Monday, November 3, 2014

Maggie Lovins on Covenant and Shared Ministry

by Margie Manning, Southern Region Communications Task Force

There is beauty in living in covenant. That’s a key message shared by Maggie Lovins, UUA Southern Region Congregational Life staff member.

Congregations are never alone and are always better together, Lovins tells those she works with. Living that concept plays a role in creating beloved community.

“I would like for everyone to have some kind of experience of transcendence – it could be personal, it could be communal, for instance participation in a Pride March – where the work of our human hands becomes more important than we are,” she said.

Deep conversations around covenant have been among the most exciting things Lovins said have occurred since she joined the Southern Region staff on Aug. 1, 2013. Prior to that, she served as an active lay leader, including working as a Smart Church Consultant and serving on the MidSouth District Board. In her home church in Pensacola, she was administrator for quite a few years, and also Children’s Religious Education Coordinator and Volunteer Coordinator.

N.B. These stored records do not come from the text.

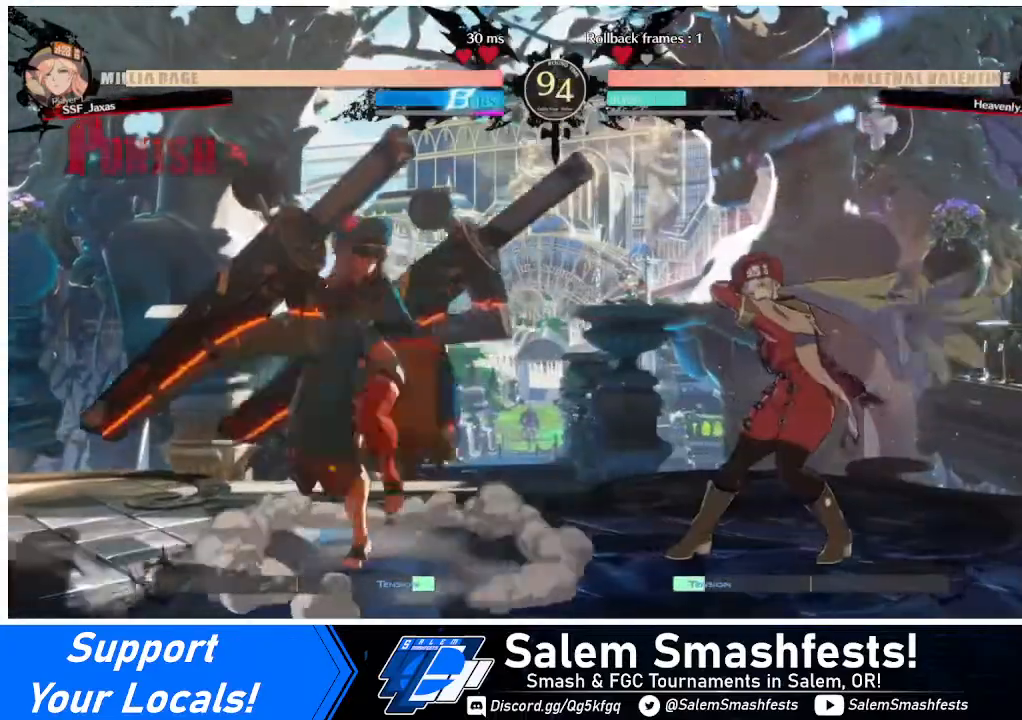
{"buttons": [], "events": [[40, "DPAD_LEFT", "up"], [40, "DPAD_RIGHT", "down"], [200, "DPAD_DOWN", "down"], [480, "DPAD_DOWN", "up"], [480, "DPAD_RIGHT", "up"]]}
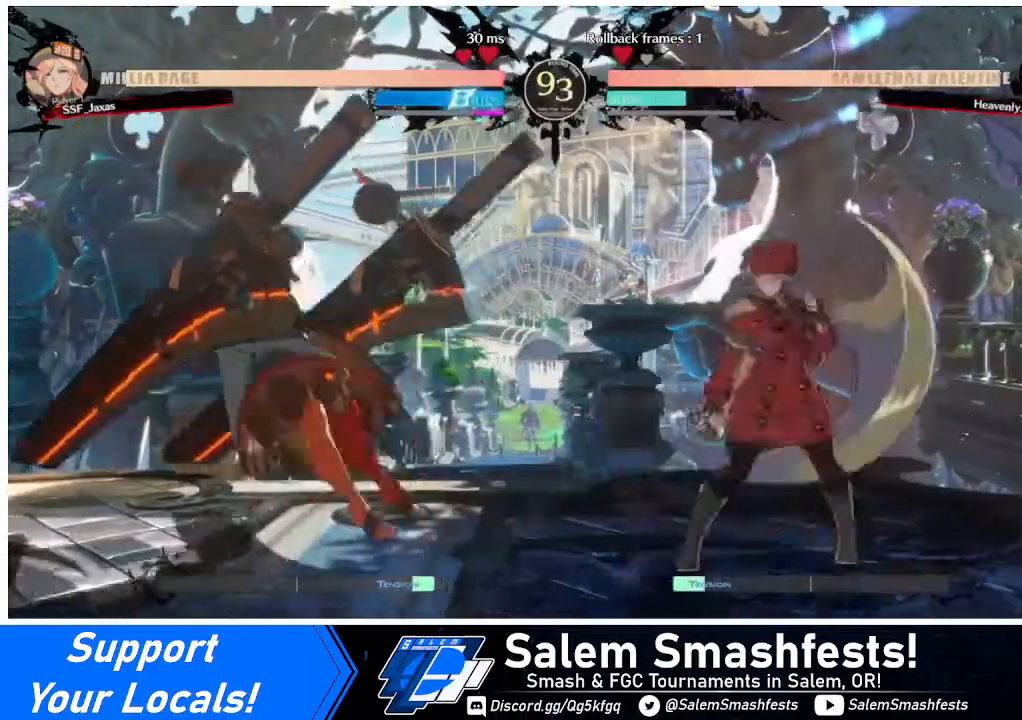
{"buttons": ["DPAD_RIGHT"], "events": [[40, "DPAD_LEFT", "down"], [40, "DPAD_UP", "down"], [80, "DPAD_LEFT", "up"], [80, "DPAD_UP", "up"], [80, "L1", "down"], [200, "L1", "up"], [400, "DPAD_RIGHT", "down"]]}
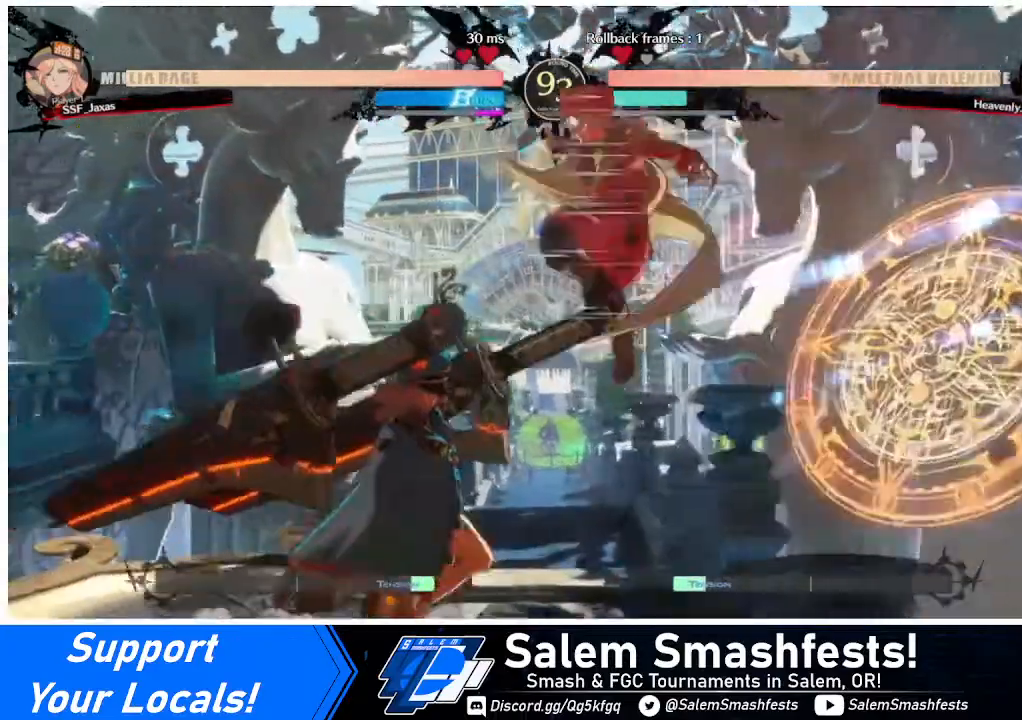
{"buttons": ["DPAD_DOWN", "DPAD_RIGHT"], "events": [[40, "DPAD_DOWN", "down"], [40, "TRIANGLE", "down"], [160, "TRIANGLE", "up"]]}
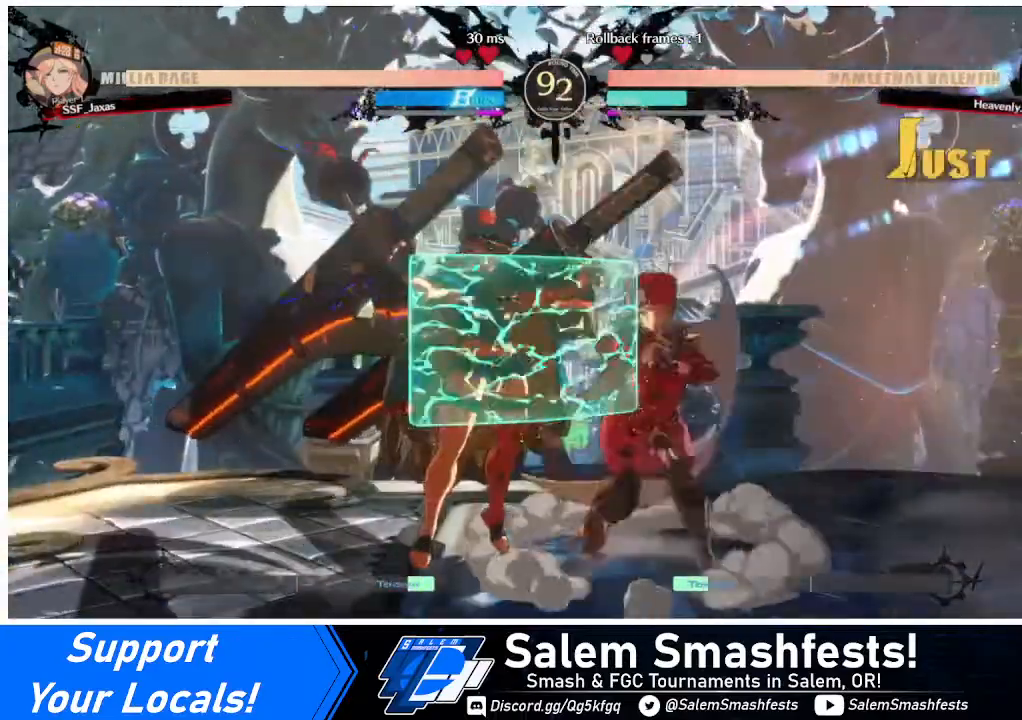
{"buttons": [], "events": [[40, "DPAD_RIGHT", "up"], [40, "SQUARE", "down"], [80, "SQUARE", "up"], [240, "R2", "down"], [360, "DPAD_DOWN", "up"], [400, "R2", "up"]]}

Lovins, who has a wide, engaging smile, a frank manner of speaking and boundless energy, said she loves her job, because she gets to live her call. “I believe my ministry is with lay leaders and religious professionals and helping them to be the best UU’s they can be,” said Lovins, who is enrolled in Starr King's Masters of Divinity program.

One of the biggest challenges Lovins deals with is conversation around religious terms, while some people have shied away from for a long time. She believes talking about words such as covenant – what the word meant historically and what it has come to mean – and owning those terms is important and builds relationships among UU’s.

Being part of the Congregational Life staff team is a source of great strength, because her colleagues and her share frequent phone calls or gather at their online “water cooler” to discuss issues. While they are geographically separated, the system works because of their covenant with one another.
“When we struggle and fall down we get back up and lift each other up when that happens,” she said. “We want to see each other succeed because we are all working toward the same thing.”

Working toward the same goal – to heal and soothe hurt people and hurting places – with other staff members and with lay leaders is Lovins’ definition of shared ministry. “Shared ministry to me is we are all part of the whole. Some people have to lead, some people have to follow, but everyone has a piece of the ministry,” she said. “Evangelizing the South for Unitarian Universalism is a 24/7 job and I need all the help I can get in that.”